Last month, OpenAI launched its latest AI-powered chatbot product, GPT-4. According to the folks at OpenAI, the bot, which uses machine learning to generate natural language text, passed the bar test with a score of 90.y percentile, have passed 13 of 15 AP tests and had a near-perfect score on the GRE verbal test.
The inquiry wanted the brains at BYU and 186 other universities to know how OpenAI technology would fare on accounting exams. So, they put the original version, ChatGPT, to the test. Researchers say that while it still has a lot to do in accounting, it will change the way we teach and the way everyone learns — for the better.
“When this technology first came out, everyone was worried that students could now use it to cheat,” said lead study author David Wood, a professor of accounting at Brigham Young University. “But the opportunities for cheating have always been there. So for us, we’re trying to focus on what we can do with this technology now that we couldn’t do before to improve the teaching process for faculty and the learning process for students. The testing has been amazing.”
Since its debut in November 2022, ChatGPT has become the fastest growing technology platform ever, reaching 100 million users in less than two months. In response to the intense debate about how models like ChatGPT affect education, Wood decided to recruit as many professors as possible to see how the AI fared against actual undergraduate accounting students.

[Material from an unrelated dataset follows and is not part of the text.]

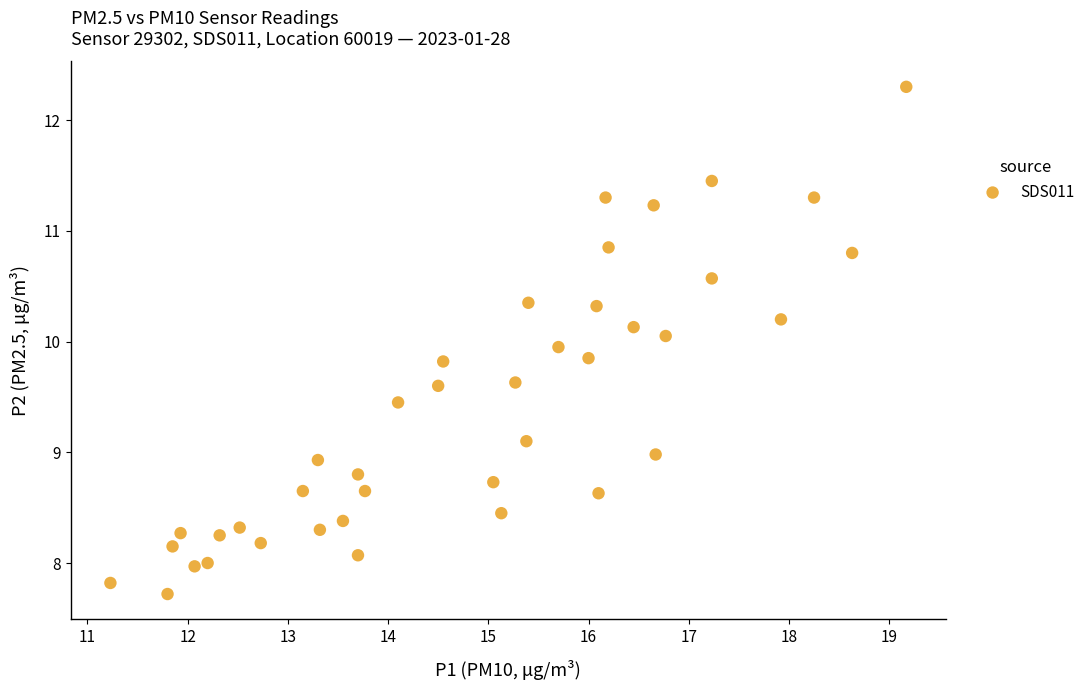

What is the range of Y values (max minus min)?

4.6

The idea to recruit his co-author exploded on social media: 327 co-authors from 186 educational institutions in 14 countries took part in the research, contributing 25,181 questions to a semester accounting test. They also recruited undergraduates at BYU (including Wood’s daughter, Jessica) to feed another 2,268 questions from the textbook test bank to ChatGPT. The questions covered Accounting Information Systems (AIS), auditing, financial accounting, management accounting and taxation, and varied in difficulty and type (true/false, multiple choice, short answer, etc.).
Although ChatGPT’s performance was impressive, students fared better. Students scored an overall average of 76.7%, compared to ChatGPT’s score of 47.4%. On 11.3% of the questions, ChatGPT scored above the average student, and performed particularly well on AIS and auditing. But the AI bot performed worse in tax, financial, and administrative assessments, perhaps because ChatGPT struggled with the calculations required for the latter type.
When it came to question type, ChatGPT did better on true/false questions (68.7% correct) and multiple choice questions (59.5%), but struggled with short-answer questions (between 28.7% and 39.1%). In general, it was difficult for ChatGPT to answer higher-ranking questions. In fact, ChatGPT may sometimes provide authoritative written descriptions of incorrect answers, or answer the same question in different ways.
“It’s not perfect; you wouldn’t use it for everything,” said Jessica Wood, who is currently a student at BYU. “Trying to learn just using ChatGPT is a tricky undertaking.”
The researchers also uncovered some other fascinating trends through the study, including:
- ChatGPT doesn’t always recognize when it’s doing the math and makes irrational errors like adding two numbers in a subtraction problem or dividing numbers incorrectly.
- ChatGPT often provides explanations for its answers, even if they are incorrect. Other times, ChatGPT’s descriptions are accurate, but will then proceed to select the wrong multiple choice answer.
- Sometimes ChatGPT makes up the facts. For example, when providing a reference, it creates a completely fabricated real reference. The work and sometimes the authors are not present.
However, the authors fully expect GPT-4 to improve significantly on the accounting questions posed in their study, and the issues mentioned above. What they find most promising is how a chatbot can help improve teaching and learning, including the ability to design and test assignments, or perhaps be used to craft parts of a project.
“It’s an opportunity to think about whether or not we’re teaching value-added information,” said study co-author and fellow BYU accounting professor Melissa Larson. “This is a disruption, and we need to assess where we go from here. Of course, I’ll still get TAs, but that will force us to use them in different ways.”